Blackberry Ribs (1 lb pork spare ribs)
Remove the stems from 3 dried ancho chiles, 4 dried guajillo chiles, and 4 dried cascabel chiles. Dice them up and toast in a cast iron skillet over medium/low heat for about 1-2 minutes. Don’t let them burn; the smoke they create is killer on the eyes and lungs. Thrown everything into a spice grinder and presto, you have an au natural chile rub.
**Note: for this recipe, stop there for the chili rub. However, if you have some leftover (and I did) you can make a homemade chili powder. All you have to do is add some dried oregano, cumin and paprika. I don’t add salt or pepper because I prefer to salt/pepper my food as I cook it since different dishes require different amounts. Also, you can add onion and garlic powder if you want but since I usually cook with the fresh versions, I left that out as well. I really don’t know the ratios to be honest, but basically if you combine the cumin/paprika/oregano separately but in equal proportions, it should be about the same amount as all the chili rub. Not sure if that made sense…
1 tsp cumin
1-2 tablespoons chile mix (recipe above)
Liberally salt and pepper the ribs all over. Next, rub about 1 tsp of cumin on the top of the ribs. Then rub in a good portion of the chile mix to the top of the rack. You want to get a nice thick coating. You can rub into the bottom too but be sure to sear that side as well (later steps). Cover the ribs and let sit in the fridge for 8 hours or overnight.
1 tsp olive oil
1/3 bottle Columbia Crest Grand Estates Shiraz
12 oz fresh blackberries
¼ medium red onion, diced
2 cloves garlic, chopped
1 tsp kosher salt
1.5 tbsp honey
1 tbsp molasses
1.5 tbsp apple cider vinegar
3 halves of sun-dried tomatoes
1/4 tsp Worcestershire sauce
1 tbsp yellow mustard
2 tbsp brown sugar
½ cup of Columbia Crest Grand Estates Shiraz
2-3 cups of water
¼ cup of fresh chopped ginger
Heat olive oil over medium high heat in a medium size saucepan. Toss in the red onions and garlic and sweat the onions slightly (do not caramelize). Add 1/3 bottle Columbia Crest Grand Estates Shiraz and the blackberries. Simmer for 10-15 minutes and then mash the blackberries a bit with the back of a wooden spoon. Simmer for about 5-10 minutes longer (make sure the baste doesn’t reduce too much and become thick. It’s a baste, not a paste).

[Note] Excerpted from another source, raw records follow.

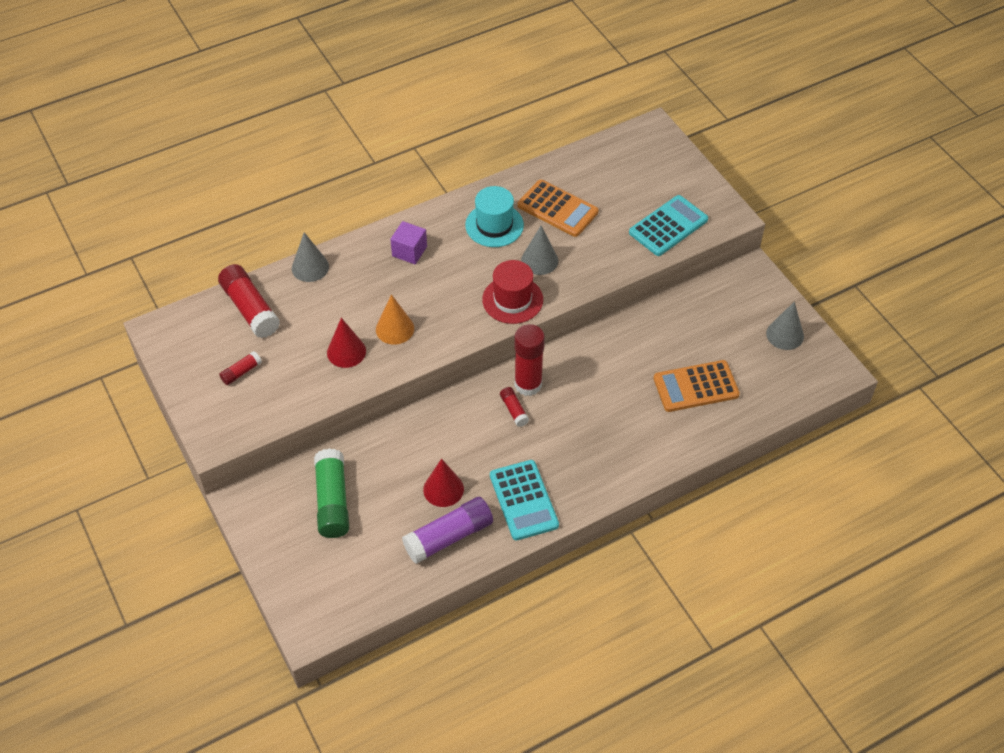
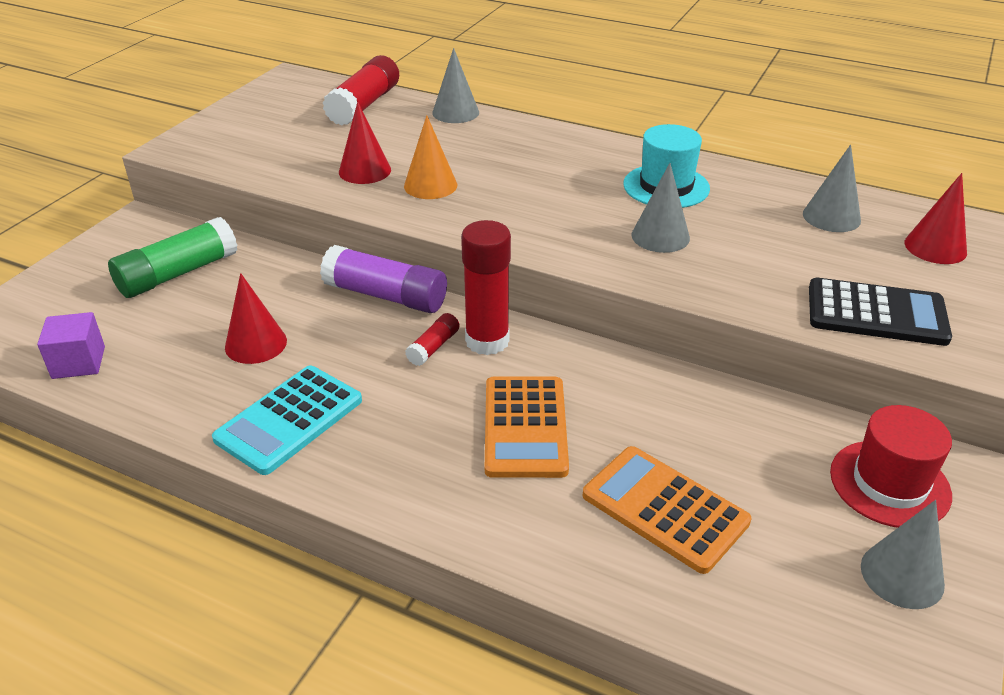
camera: 55 degrees right, 15 degrees down
red glue stick [219,351,262,385] -> none
purple cube [390,221,427,264] -> purple cube moved to [37,312,105,379]
purple glue stick [402,497,493,564] -> purple glue stick moved to [320,245,447,313]
red hat [482,260,543,324] -> red hat moved to [830,405,952,528]
orange calculator [517,179,599,237] -> orange calculator moved to [485,377,569,478]
turquoise calculator [629,195,708,256] -> black calculator [809,278,952,346]
none -> grey cone [803,144,861,232]
none -> red cone [905,173,967,264]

Remove the sauce from the heat and discard about ½ of the blackberries. Add the remaining mixture to a blender and blend until smooth.
Return the sauce to the sauce pan and add the rest of the ingredients up to brown sugar. You can go ahead and preheat the oven to 500 degrees now. Let simmer again for another 5-10 minutes for the flavors to meld then add back to the blender to puree again. It should be thin enough to pour in a steady stream. Mine was the right consistency but if you find yours too thick, add a little water to thin it out for basting.
If you haven’t already, preheat the oven to 500 degrees. Add oil to a roasting pan large enough to fit the entire rack and warm over medium-high heat. Sear the top of the ribs (or each side if you added dry rub to both sides) for about 5 minutes until the crust is nicely browned. Remove the ribs and most of the oil, add in the remaining three ingredients (2-3 cups of water, ½ cup of the Columbia Crest Grand Estates Shiraz and the ginger). Set the roasting rack into the pan and place the ribs on top so they remain above the liquids in the roasting pan. Carefully place the ribs in the oven on the lowest rack (basting before you begin) and then baste every 15 minutes. The ribs should cook in about an hour to an hour and a half. A meat thermometer should register 175 degrees since these are pork ribs.
Take them out when they are done and then let them rest for about 10 minutes. Carve and enjoy!